Problem to work on:
Reproduce the stretch of the records from the very start through the line containing "Ketika Nilai Tinggi Masih Tidak Cukup", keeping every line identical to the original.

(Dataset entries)
# # #

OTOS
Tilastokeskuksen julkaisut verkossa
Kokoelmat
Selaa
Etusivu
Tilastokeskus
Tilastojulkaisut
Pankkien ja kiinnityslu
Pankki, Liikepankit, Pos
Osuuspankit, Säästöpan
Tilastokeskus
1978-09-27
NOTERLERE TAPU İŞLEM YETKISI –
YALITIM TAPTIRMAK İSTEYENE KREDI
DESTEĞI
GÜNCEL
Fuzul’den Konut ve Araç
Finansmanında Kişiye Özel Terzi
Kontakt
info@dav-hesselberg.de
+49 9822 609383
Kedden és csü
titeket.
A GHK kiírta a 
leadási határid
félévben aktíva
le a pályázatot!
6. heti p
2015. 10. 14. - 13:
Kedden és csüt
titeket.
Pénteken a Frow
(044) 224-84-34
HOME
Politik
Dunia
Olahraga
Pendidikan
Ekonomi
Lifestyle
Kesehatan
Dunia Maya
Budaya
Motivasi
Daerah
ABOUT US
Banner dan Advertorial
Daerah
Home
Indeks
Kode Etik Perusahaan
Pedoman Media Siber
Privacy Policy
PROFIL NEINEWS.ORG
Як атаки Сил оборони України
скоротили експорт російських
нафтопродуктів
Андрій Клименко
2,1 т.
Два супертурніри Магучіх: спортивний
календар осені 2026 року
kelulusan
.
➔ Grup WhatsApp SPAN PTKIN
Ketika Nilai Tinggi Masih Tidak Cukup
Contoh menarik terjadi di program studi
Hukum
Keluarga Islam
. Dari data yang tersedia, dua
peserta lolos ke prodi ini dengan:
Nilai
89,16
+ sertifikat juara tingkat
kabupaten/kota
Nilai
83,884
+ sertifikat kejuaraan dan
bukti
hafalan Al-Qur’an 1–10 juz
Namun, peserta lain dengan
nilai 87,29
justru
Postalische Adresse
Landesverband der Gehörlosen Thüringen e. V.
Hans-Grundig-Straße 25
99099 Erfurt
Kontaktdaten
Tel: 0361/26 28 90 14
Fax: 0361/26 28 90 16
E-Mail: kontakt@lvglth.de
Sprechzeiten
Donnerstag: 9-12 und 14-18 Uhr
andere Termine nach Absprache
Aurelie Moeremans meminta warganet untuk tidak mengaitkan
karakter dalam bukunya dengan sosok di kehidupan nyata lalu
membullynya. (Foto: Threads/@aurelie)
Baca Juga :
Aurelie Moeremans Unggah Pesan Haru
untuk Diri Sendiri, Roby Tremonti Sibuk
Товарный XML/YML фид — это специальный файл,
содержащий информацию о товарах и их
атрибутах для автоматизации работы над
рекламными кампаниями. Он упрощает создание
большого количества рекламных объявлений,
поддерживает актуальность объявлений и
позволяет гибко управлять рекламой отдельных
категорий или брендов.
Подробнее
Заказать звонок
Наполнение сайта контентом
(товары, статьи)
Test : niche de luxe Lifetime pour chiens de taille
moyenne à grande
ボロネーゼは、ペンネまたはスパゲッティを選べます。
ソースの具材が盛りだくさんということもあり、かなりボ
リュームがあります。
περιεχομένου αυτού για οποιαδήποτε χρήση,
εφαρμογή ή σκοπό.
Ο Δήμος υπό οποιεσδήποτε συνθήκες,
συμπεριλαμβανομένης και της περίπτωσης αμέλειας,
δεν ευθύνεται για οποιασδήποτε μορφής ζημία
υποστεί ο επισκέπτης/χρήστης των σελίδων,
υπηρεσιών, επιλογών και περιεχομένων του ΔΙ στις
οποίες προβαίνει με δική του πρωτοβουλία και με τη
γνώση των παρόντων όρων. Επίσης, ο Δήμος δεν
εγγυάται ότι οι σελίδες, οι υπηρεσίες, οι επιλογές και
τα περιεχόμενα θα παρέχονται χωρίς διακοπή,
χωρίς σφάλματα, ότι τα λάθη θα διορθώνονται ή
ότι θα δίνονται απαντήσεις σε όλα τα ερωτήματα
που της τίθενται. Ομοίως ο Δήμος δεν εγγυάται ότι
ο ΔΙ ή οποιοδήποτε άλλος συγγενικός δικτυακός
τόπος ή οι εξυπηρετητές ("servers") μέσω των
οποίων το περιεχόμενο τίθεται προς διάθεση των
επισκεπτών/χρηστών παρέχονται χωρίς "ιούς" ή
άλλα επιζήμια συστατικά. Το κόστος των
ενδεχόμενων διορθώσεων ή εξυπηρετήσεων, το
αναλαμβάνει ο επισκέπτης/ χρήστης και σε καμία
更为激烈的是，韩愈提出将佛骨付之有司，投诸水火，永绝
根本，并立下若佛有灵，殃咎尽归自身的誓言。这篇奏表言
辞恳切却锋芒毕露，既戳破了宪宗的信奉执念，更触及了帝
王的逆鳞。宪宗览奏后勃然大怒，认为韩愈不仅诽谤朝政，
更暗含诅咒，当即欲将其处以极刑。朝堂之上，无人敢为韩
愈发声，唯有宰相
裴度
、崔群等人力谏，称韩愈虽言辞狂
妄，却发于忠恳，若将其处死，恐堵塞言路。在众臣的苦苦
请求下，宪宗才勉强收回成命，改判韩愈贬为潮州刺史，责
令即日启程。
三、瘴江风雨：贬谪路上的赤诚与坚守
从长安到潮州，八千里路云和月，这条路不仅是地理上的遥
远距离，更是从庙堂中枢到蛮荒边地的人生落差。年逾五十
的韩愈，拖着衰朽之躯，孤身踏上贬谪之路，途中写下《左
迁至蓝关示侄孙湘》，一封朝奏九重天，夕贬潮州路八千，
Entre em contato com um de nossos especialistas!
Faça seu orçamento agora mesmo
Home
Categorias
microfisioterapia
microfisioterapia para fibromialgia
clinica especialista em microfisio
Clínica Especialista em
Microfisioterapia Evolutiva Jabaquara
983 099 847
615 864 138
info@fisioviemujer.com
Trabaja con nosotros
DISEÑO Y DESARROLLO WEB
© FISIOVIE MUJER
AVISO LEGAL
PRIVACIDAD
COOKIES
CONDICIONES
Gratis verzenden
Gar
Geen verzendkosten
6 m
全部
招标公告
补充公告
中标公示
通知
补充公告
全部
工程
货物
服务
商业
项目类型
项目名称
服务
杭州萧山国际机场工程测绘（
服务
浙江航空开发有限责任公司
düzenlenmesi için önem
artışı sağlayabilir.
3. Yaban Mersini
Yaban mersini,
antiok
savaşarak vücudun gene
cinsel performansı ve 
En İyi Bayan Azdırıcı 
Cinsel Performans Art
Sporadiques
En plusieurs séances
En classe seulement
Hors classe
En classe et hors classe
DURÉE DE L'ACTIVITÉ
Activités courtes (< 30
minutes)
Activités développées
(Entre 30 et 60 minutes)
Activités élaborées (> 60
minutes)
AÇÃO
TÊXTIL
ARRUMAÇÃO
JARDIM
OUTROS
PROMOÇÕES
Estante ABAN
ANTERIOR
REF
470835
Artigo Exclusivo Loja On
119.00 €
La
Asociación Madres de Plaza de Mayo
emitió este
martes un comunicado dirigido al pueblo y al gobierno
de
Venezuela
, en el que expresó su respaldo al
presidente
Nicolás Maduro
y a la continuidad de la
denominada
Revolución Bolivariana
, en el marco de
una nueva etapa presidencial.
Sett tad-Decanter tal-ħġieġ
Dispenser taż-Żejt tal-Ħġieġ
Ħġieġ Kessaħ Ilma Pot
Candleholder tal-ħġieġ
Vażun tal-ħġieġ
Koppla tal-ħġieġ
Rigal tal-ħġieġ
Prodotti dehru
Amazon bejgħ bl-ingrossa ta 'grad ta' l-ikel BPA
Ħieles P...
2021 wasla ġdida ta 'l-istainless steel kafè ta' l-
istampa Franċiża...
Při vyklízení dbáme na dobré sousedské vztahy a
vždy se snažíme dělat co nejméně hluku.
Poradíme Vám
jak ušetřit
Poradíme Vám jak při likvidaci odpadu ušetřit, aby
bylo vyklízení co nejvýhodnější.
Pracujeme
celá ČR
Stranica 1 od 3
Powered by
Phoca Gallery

# # #

Answer for the task:
OTOS
Tilastokeskuksen julkaisut verkossa
Kokoelmat
Selaa
Etusivu
Tilastokeskus
Tilastojulkaisut
Pankkien ja kiinnityslu
Pankki, Liikepankit, Pos
Osuuspankit, Säästöpan
Tilastokeskus
1978-09-27
NOTERLERE TAPU İŞLEM YETKISI –
YALITIM TAPTIRMAK İSTEYENE KREDI
DESTEĞI
GÜNCEL
Fuzul’den Konut ve Araç
Finansmanında Kişiye Özel Terzi
Kontakt
info@dav-hesselberg.de
+49 9822 609383
Kedden és csü
titeket.
A GHK kiírta a 
leadási határid
félévben aktíva
le a pályázatot!
6. heti p
2015. 10. 14. - 13:
Kedden és csüt
titeket.
Pénteken a Frow
(044) 224-84-34
HOME
Politik
Dunia
Olahraga
Pendidikan
Ekonomi
Lifestyle
Kesehatan
Dunia Maya
Budaya
Motivasi
Daerah
ABOUT US
Banner dan Advertorial
Daerah
Home
Indeks
Kode Etik Perusahaan
Pedoman Media Siber
Privacy Policy
PROFIL NEINEWS.ORG
Як атаки Сил оборони України
скоротили експорт російських
нафтопродуктів
Андрій Клименко
2,1 т.
Два супертурніри Магучіх: спортивний
календар осені 2026 року
kelulusan
.
➔ Grup WhatsApp SPAN PTKIN
Ketika Nilai Tinggi Masih Tidak Cukup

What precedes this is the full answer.